よくあるミス

anemone 水彩 F8

12:40、あっ、いけねぇ、と思ったが、もう日をまたいでしまった。奇数日にブログを書くことを今年の目標にしていたが、すでに2回目のポカ。記事はすでに書いてあり載せるだけにしていたが、公開予約の方法が分からず、「まあ、時間に余裕があるから」と安心していたのが良くなかった。

おかげで記事も新規に書き直すことに。写真の水彩は、背景をどうしようかとひと月ほど放ったらかしているうちに最初のアイデアを忘れてしまったので、適当にまとめてしまった。人形の髪の毛の表現をどう“手抜き”しようか、そのテストのためだけに描いたものではあったけど。

眺めていると、色のバルール(ボリューム感。膨張感)の問題がよく解る。解説すると、アネモネが人形より手前にあるのは「論理的に」理解できる。

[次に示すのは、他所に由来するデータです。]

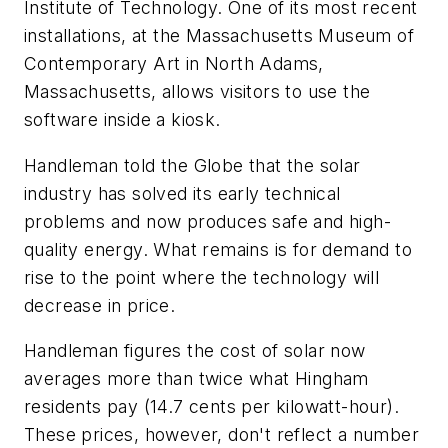
Institute of Technology. One of its most recent
installations, at the Massachusetts Museum of
Contemporary Art in North Adams,
Massachusetts, allows visitors to use the
software inside a kiosk.
Handleman told the Globe that the solar
industry has solved its early technical
problems and now produces safe and high-
quality energy. What remains is for demand to
rise to the point where the technology will
decrease in price.
Handleman figures the cost of solar now
averages more than twice what Hingham
residents pay (14.7 cents per kilowatt-hour).
These prices, however, don't reflect a number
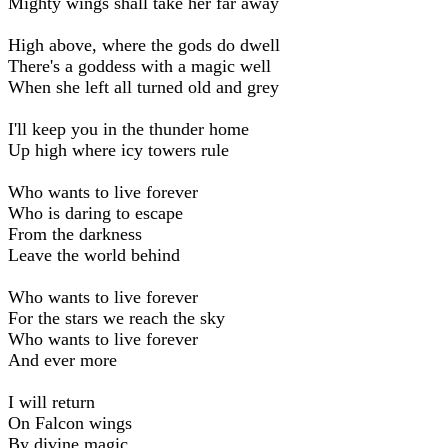
Mighty wings shall take her far away
High above, where the gods do dwell
There's a goddess with a magic well
When she left all turned old and grey
I'll keep you in the thunder home
Up high where icy towers rule
Who wants to live forever
Who is daring to escape
From the darkness
Leave the world behind
Who wants to live forever
For the stars we reach the sky
Who wants to live forever
And ever more
I will return
On Falcon wings
By divine magic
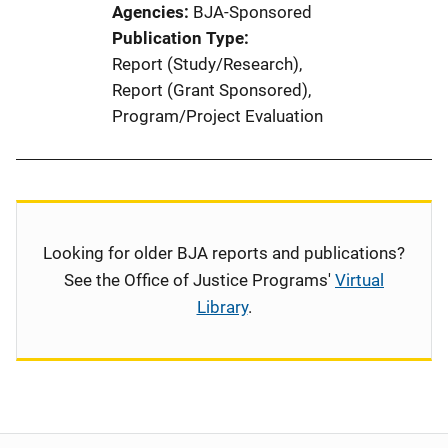
Agencies
BJA-Sponsored
Publication Type
Report (Study/Research)
, 
Report (Grant Sponsored)
, 
Program/Project Evaluation
Looking for older BJA reports and publications?
See the Office of Justice Programs'
Virtual
Library
.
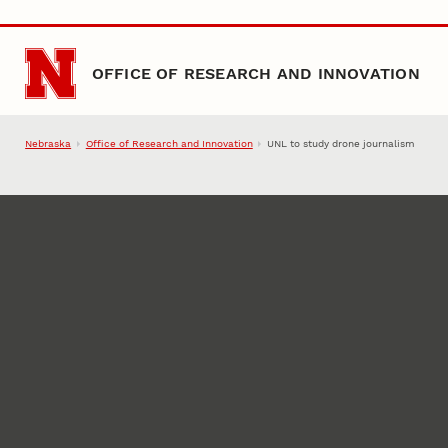
Skip to main content
OFFICE OF RESEARCH AND INNOVATION
Nebraska
Office of Research and Innovation
UNL to study drone journalism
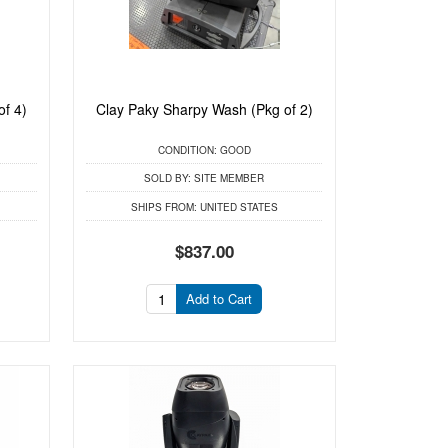
of 4)
Clay Paky Sharpy Wash (Pkg of 2)
CONDITION:
GOOD
SOLD BY:
SITE MEMBER
SHIPS FROM:
UNITED STATES
$837.00
Add to Cart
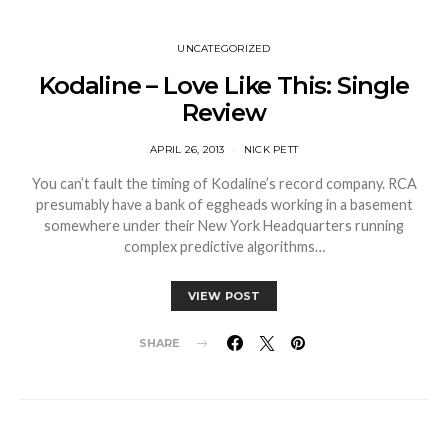
UNCATEGORIZED
Kodaline – Love Like This: Single
Review
APRIL 26, 2013
NICK PETT
You can’t fault the timing of Kodaline’s record company. RCA
presumably have a bank of eggheads working in a basement
somewhere under their New York Headquarters running
complex predictive algorithms…
VIEW POST
SHARE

一方、「視覚」の問題としてだけ見ると、花が奥にある白い鉢?と繋がって、人形をぐるっと取り囲むかたちになっている。そして白っぽい=「彩度が低い」。そのため、奥の鉢は自然な距離感に見えるのに対して、アネモネの方は人形より引っ込んで見える。これが“バルールの問題”である。※バルール(valurue)はフランス語で「価値、容積(量)」などのことで、英語のヴァリュー、ボリュームに近い語。

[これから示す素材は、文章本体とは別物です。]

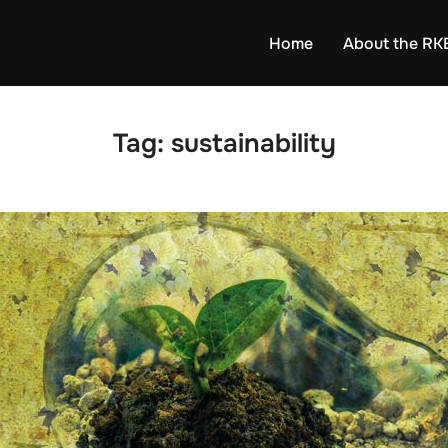
Home
About the RK
Tag:
sustainability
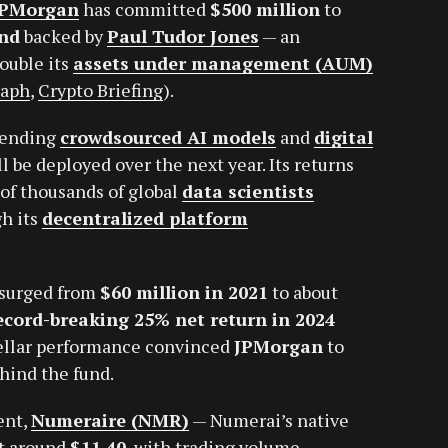
JPMorgan
has committed
$500 million
to
und
backed by
Paul Tudor Jones
— an
ouble its
assets under management (AUM)
raph
,
Crypto Briefing
).
blending
crowdsourced AI models
and
digital
 be deployed over the next year. Its returns
 of thousands of global
data scientists
h its
decentralized platform
surged from
$60 million in 2021
to about
ecord-breaking 25% net return in 2024
tellar performance convinced
JPMorgan
to
hind the fund.
ent,
Numeraire (NMR)
— Numerai’s native
at around
$11.40
, with trading volume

“明るい-暗い”の単純対比なら明るい色が手前に見えるが、“明るい-高彩度”ではそう単純ではない。“明るい・低彩度-暗い・高彩度”や“明るい・高彩度-暗い・高彩度”などなど、何通りかの組み合わせができるからだ。この場合は、“明るい・低彩度-暗い・高彩度”の例で、「明るさ」に「高彩度」が勝っているから、この現象が起きる。
 正しいバルールにするには、①花を白ではなく、鮮やかな色にする、②人形を暗く、または低彩度にする、のどちらかまたはどちらも、を実行することになる。一個のアネモネが実際に髪の毛の奥にあることも、その錯誤を強める結果になっているが、その意味が解りますか?
 こういう「造形の基礎」的なことも、言い方は「基礎」だけれど、実際はかなり奥の深いものです。そうした知識・理解を活かせるようになると、絵がとても豊かに見えてきます。可能な限りそういう時間を作って、知識をインプットするようにしたいものですね。